==== SOURCE TEXT ====

From the foggy ruins of time to the transient buzz of the present, places we visit are merely the momentary culmination of events that have led up to now, ever negotiable realities and history in progress, property of all who care to consider them. Some of the ideas we hold as true last many lifetimes, while others will change tomorrow. Realities come and go, walls are built and torn down, borders redrawn. Big words are spoken and sumptuous monuments erected as if to defy the laws of impermanence and make us believe in the everlasting, though nothing seems to be just that.

 

The present lies hidden in details and our own sensitivity to them. The distinctive typeface of a road sign, shifting smells and temperatures, writings on a wall, foreign words ringing out in the streets and eyes meeting in passing: these are promises of an intriguingly plural reality, coexisting in the present tense.

 

Our planet tells its story through the shapes of nature, the lay of the land and the way of the waters. Its diary is printed in landscape and archeology, in our cities and the petrified music of architecture as well as in our own features. We never actually see any of this of course, only the light reflected by objects, though experiencing them makes us part of a bigger picture and the web of trails that make up our own story. We may catch a glimpse of the greater context and widen our view of the world by occasionally narrowing it down for closer examination. To follow the annual intercontinental migration of birds, nurturing a collection of memorabilia, meditating, learning a language or tracking down the geological age of a stone, all have the potential of revelatory insights. By means of a part, we get a grasp of the whole.

====

* [TASKS FOR THIS EXERCISE]:
1. Turn the paragraph of the essay on places and time that begins "Our planet tells its story" into a short bulleted list that keeps its main points.
2. Extend the essay on places and time, starting after its last sentence.
The material that comes next stands apart from the essay on places and time.

==== PROVIDED MATERIAL ====

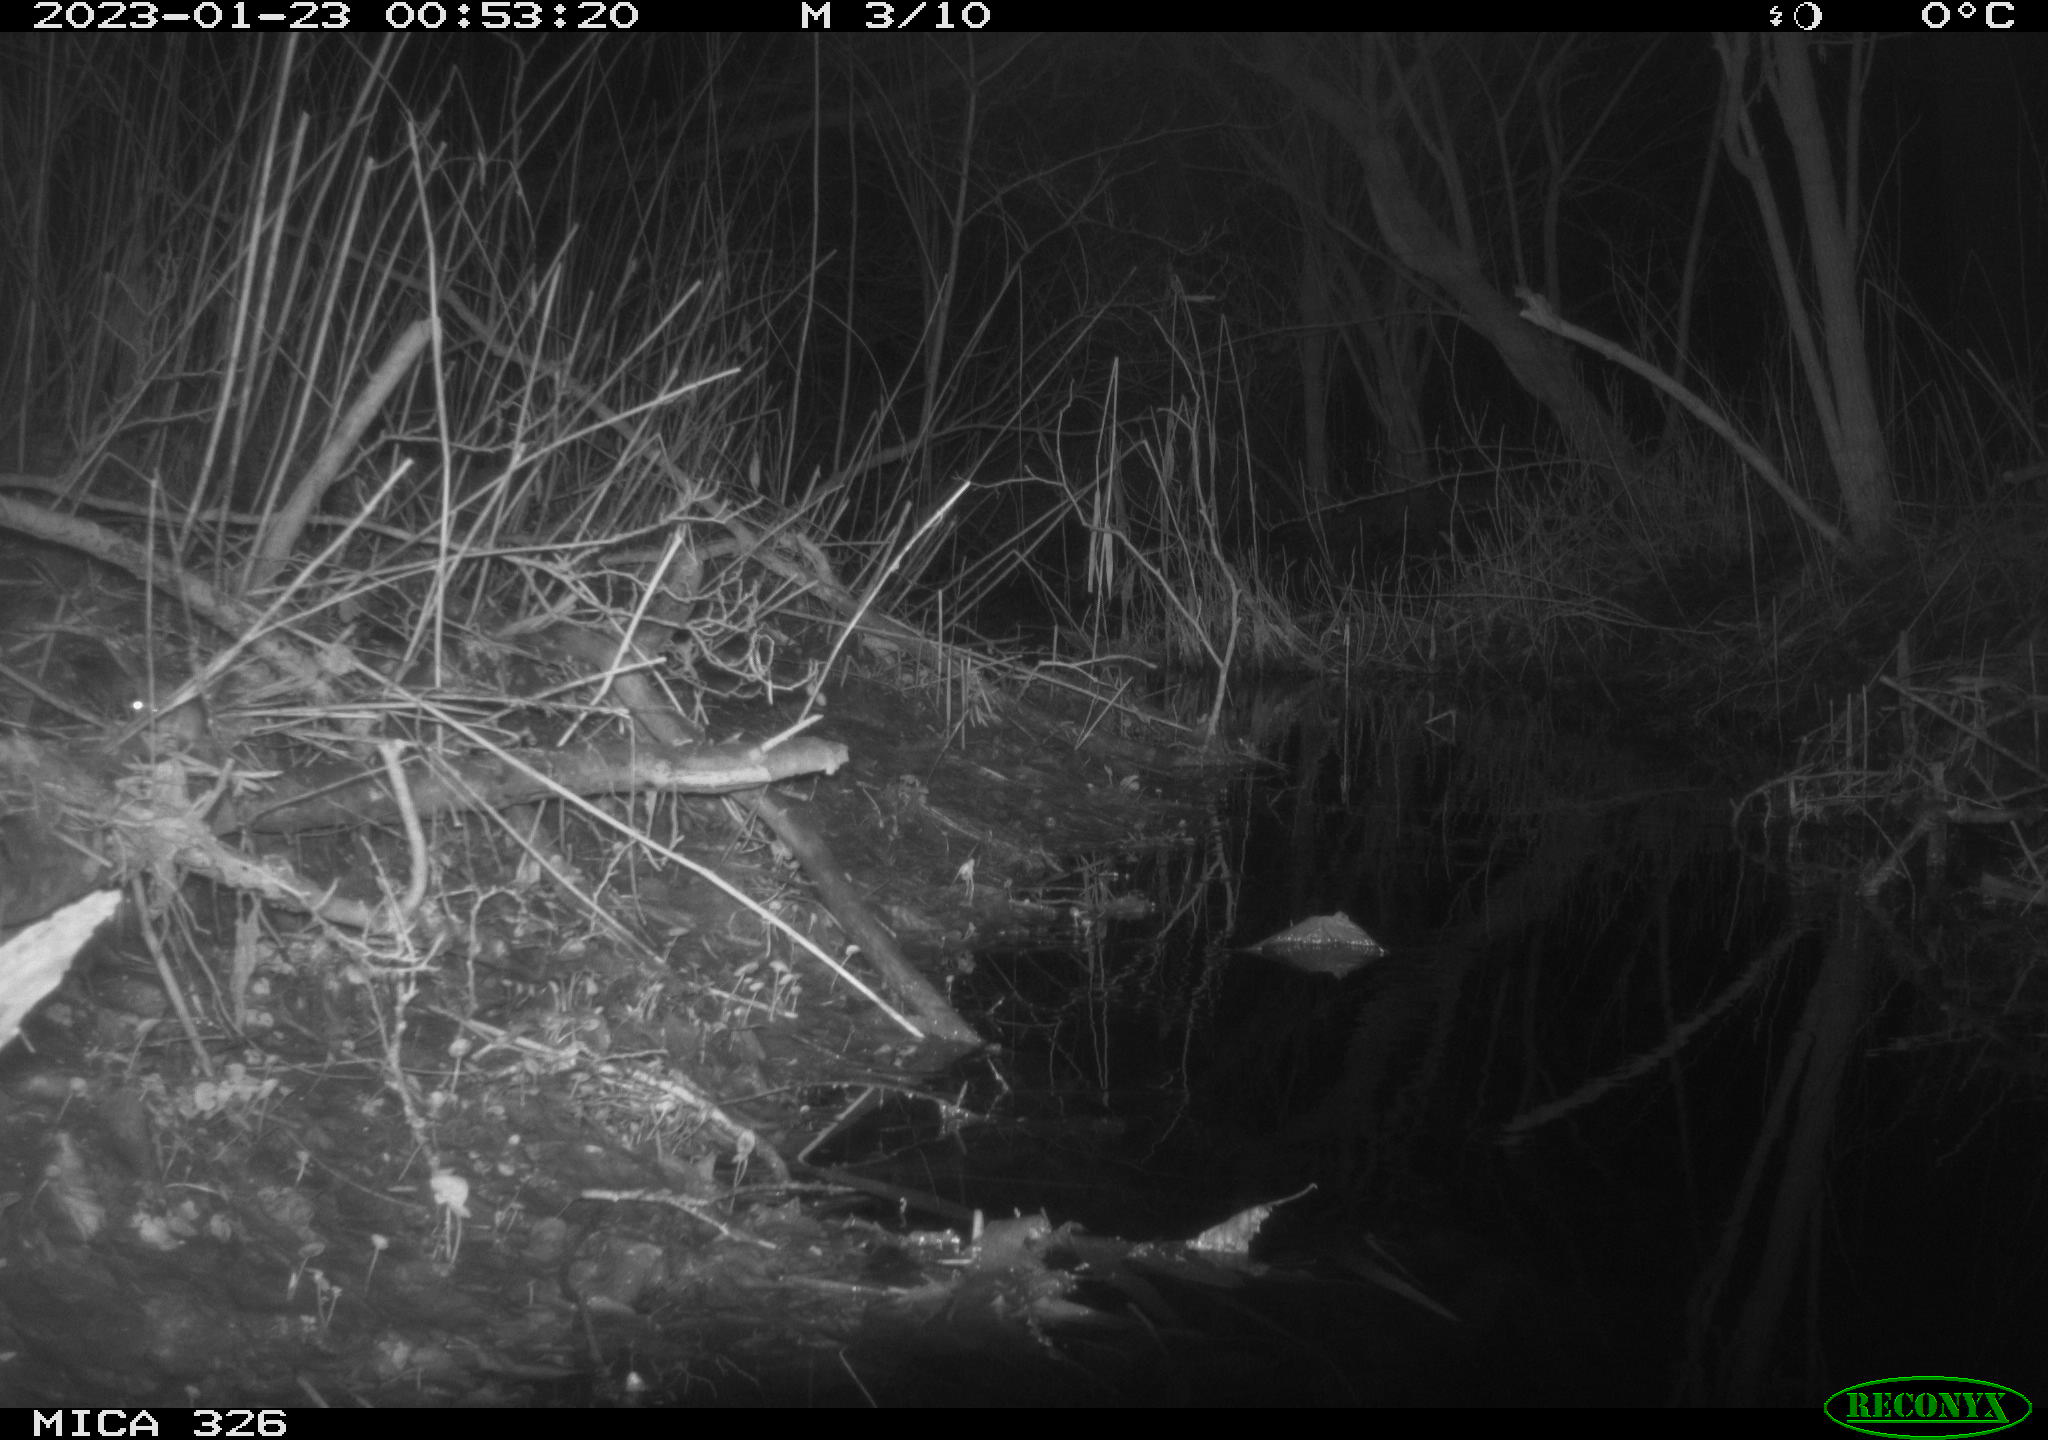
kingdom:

====

* [RESPONSES TO THE TASKS]:
1.
- The planet tells its story through the shapes of nature, the lay of the land and the way of the waters.
- That record appears in landscape, archeology, cities, architecture and our own features.
- We see only the light reflected by objects, but experiencing them makes us part of a bigger picture and of the trails that make up our own story.
- Narrowing our view now and then for closer study can show us the greater context and widen our view of the world.
- Following bird migration, keeping a collection of memorabilia, meditating, learning a language or finding a stone's geological age can all lead to revealing insights.
- Through a part, we grasp the whole.

2.
 

At GustavEnquist.com, travel is the recurring theme at hand. It is a kind of slow moving ledger, grasping for the bigger picture rather than the latest trends. It is set on a quest for what ultimately makes a destination interesting to us, why to go somewhere or why not to. Without denying the pleasures of idling away on the beach without a care in the world, it offers an alternative to the beaten concept of grand scale tourism and seeks to reclaim the experience of travel on behalf of the reflecting individual and the delight of discovery.

 

It comes down to place and time, shadow and light, strict logic and wild imagination. Everything we see is set in a perpetual state of decline or build-up, more or less fluid at shifting speed; Continental drift thrusts the Himalayan mountain range upwards by about five millimeters every year, South America floats further away from Africa and previously unknown sights are constantly being extracted like relics of past civilizations for us to see. Pompeii spent about 1700 years underground before being excavated, and the 15th century Inca city of Machu Picchu - today a major backpacker destination - was only rediscovered a hundred years ago. What else will we find out there?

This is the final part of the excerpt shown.